- READING PASSAGE:

▽

Bernard grumbling he really liked it here, they welded his frame, the girls were
all really nice (I’m sure they were), the bike was safe in the car park etc.
etc.
We pull out past all the expensive four-by-four vehicles – at least it seemed
to have been an expensive brothel – and ride towards Trujillo before continuing
onwards to Chiclayo where a very nice rickshaw driver took us to the Gran Hotel.
The room, and hotel, is everything we recognise, quiet, spacious, menus in
English (Bernard: "This all means Expensive with a capital ‘E’").
We are so tired from the last few days we need to restore some harmony. In
the end we stayed four nights as we wrote and launched the Thailand Update onto
the internet. Through our time there we came back to each other from the places
where we had gone. The bike is checked over, oils and filters are changed and
everything else tightened down as Bertha has taken a beating crossing Peru so
far. Much as we had but without realising to what extent.
We rest in Chiclayo and Hector (the receptionist) seems genuinely surprised
at our leaving four days later.
"Why?" he asks.
"Because it is time to move on Hector" Bernard had said, handing over the 15
cards for postage showing Machu Picchu; which arrived home over three months
later (weeks after ourselves!)
"We have loved your real English accents" he proclaimed.
"Not like American accents" he continued.
We ride into the heat of the desert complete with sand dunes which have crept
over the road while men work with shovels like King Canutes trying to hold back
the waves. The temperature increases drastically and in the sun our gauge shows
45 degrees. Bernard finds the scenery hypnotic and sleepy with the sun so bright
his eyes get sore despite two pairs of sun glasses!

△

- SUPPLIED INFORMATION:

▽

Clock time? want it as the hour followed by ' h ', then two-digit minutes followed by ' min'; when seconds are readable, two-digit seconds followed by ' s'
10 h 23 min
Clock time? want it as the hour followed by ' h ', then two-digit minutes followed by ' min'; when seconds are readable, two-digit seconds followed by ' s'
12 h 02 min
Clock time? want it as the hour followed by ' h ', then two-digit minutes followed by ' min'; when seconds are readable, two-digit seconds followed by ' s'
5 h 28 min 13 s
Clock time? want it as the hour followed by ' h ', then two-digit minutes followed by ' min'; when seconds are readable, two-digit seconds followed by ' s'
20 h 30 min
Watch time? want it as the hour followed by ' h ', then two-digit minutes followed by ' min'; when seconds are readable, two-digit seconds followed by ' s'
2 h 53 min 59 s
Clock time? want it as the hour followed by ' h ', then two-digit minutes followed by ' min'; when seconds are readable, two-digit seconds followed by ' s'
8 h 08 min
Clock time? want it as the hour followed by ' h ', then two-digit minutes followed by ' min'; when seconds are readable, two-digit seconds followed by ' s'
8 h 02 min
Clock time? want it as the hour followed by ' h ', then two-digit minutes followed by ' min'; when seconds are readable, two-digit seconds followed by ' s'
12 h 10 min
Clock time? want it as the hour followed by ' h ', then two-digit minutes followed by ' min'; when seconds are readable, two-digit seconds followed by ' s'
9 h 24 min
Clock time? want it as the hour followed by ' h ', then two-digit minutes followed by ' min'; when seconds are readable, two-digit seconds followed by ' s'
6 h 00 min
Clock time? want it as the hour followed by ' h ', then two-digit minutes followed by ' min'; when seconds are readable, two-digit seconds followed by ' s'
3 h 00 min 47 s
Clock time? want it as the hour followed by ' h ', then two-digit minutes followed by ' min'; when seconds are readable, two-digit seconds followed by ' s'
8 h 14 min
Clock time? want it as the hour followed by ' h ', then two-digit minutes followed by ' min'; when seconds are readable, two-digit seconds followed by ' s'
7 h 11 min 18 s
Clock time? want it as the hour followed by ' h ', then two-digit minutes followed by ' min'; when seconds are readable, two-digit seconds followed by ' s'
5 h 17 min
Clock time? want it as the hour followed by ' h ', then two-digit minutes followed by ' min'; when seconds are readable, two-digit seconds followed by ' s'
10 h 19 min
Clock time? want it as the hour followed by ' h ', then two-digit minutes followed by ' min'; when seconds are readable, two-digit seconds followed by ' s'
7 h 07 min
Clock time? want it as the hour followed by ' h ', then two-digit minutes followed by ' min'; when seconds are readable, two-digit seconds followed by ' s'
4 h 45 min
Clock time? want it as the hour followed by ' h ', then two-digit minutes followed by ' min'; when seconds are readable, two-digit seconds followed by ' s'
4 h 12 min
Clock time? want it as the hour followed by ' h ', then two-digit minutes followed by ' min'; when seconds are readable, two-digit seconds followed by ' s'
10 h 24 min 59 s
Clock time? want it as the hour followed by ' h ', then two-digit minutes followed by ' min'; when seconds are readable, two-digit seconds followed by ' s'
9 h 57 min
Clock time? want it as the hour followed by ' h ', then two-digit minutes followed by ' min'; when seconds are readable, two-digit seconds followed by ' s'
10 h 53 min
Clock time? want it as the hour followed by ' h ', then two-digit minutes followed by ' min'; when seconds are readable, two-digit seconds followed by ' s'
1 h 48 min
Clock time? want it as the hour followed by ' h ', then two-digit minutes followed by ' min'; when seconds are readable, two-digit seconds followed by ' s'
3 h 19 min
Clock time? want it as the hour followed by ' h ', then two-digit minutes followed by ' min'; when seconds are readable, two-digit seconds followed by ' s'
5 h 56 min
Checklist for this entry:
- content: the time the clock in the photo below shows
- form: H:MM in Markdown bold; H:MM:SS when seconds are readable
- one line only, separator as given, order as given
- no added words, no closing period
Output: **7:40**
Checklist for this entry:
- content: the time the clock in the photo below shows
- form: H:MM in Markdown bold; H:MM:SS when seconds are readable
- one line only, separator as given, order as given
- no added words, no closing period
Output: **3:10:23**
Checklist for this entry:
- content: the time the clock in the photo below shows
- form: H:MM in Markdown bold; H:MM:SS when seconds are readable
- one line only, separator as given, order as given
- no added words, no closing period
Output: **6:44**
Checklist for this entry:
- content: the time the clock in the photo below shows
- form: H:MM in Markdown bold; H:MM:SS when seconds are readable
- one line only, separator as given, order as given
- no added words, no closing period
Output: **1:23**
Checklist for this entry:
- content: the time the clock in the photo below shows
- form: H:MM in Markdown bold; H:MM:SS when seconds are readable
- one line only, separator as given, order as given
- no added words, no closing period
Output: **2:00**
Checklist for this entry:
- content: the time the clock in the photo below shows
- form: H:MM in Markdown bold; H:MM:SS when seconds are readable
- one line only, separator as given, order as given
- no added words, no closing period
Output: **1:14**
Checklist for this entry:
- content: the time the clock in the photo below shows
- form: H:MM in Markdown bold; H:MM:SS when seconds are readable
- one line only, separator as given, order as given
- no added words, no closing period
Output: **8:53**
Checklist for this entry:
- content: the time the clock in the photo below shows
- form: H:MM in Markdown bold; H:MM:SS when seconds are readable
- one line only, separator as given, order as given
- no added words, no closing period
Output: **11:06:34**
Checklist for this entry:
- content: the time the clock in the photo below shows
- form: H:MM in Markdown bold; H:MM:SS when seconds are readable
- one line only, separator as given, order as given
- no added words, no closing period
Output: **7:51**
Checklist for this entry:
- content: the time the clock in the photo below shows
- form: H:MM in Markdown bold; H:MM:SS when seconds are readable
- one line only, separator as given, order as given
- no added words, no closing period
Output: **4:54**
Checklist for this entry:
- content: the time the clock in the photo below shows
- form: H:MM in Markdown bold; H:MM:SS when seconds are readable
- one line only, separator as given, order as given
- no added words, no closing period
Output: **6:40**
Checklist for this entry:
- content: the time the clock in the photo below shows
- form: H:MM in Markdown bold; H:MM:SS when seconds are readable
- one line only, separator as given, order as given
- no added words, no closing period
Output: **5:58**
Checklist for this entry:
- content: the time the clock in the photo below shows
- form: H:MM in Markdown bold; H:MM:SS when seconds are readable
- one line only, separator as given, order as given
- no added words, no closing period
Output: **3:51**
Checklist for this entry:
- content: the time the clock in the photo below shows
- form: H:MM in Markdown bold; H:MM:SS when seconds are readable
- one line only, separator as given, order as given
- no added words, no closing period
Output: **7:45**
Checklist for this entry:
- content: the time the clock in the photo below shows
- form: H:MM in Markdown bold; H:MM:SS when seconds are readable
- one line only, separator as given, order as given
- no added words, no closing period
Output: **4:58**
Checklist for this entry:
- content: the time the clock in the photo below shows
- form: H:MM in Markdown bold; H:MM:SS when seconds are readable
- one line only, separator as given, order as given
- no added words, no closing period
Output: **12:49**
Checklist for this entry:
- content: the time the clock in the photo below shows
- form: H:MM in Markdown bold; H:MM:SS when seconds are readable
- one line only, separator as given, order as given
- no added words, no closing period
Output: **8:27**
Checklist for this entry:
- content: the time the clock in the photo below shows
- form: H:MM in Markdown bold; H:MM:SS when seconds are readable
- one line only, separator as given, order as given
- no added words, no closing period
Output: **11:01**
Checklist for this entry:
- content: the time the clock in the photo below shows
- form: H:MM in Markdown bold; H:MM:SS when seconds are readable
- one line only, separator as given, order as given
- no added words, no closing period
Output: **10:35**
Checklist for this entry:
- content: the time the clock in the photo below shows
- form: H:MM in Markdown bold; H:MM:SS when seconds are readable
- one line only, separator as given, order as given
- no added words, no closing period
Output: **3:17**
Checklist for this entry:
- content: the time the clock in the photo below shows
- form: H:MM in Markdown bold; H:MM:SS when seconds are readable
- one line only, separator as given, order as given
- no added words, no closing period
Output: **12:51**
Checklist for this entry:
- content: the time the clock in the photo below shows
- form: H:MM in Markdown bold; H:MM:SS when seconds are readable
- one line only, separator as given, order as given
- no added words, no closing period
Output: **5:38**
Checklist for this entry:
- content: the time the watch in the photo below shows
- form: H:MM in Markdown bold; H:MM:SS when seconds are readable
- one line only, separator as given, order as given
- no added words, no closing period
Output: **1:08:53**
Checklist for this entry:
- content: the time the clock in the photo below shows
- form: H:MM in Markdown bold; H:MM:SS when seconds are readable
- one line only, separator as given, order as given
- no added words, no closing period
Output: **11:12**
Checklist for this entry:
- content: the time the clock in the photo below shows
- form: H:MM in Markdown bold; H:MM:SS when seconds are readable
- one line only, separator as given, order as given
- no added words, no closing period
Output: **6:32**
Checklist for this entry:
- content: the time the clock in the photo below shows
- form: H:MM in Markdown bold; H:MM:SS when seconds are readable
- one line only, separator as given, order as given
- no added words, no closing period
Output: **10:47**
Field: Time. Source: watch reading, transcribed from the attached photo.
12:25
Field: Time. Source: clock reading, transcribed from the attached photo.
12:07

△

- REQUIRED WORK:
1. Summarize the travel account in two sentences.
2. In the travel account, what is the name of the receptionist at the hotel in Chiclayo?
The lines have no connection to the travel account.

- RESPONSES IN ORDER:
1. After riding past Trujillo to Chiclayo, the narrator and Bernard stay four nights at the Gran Hotel, where they launch the Thailand Update online, recover from their tiredness, and have the bike serviced. They then ride into the desert heat, where sand dunes have crept over the road and their gauge reads 45 degrees in the sun.

2. Hector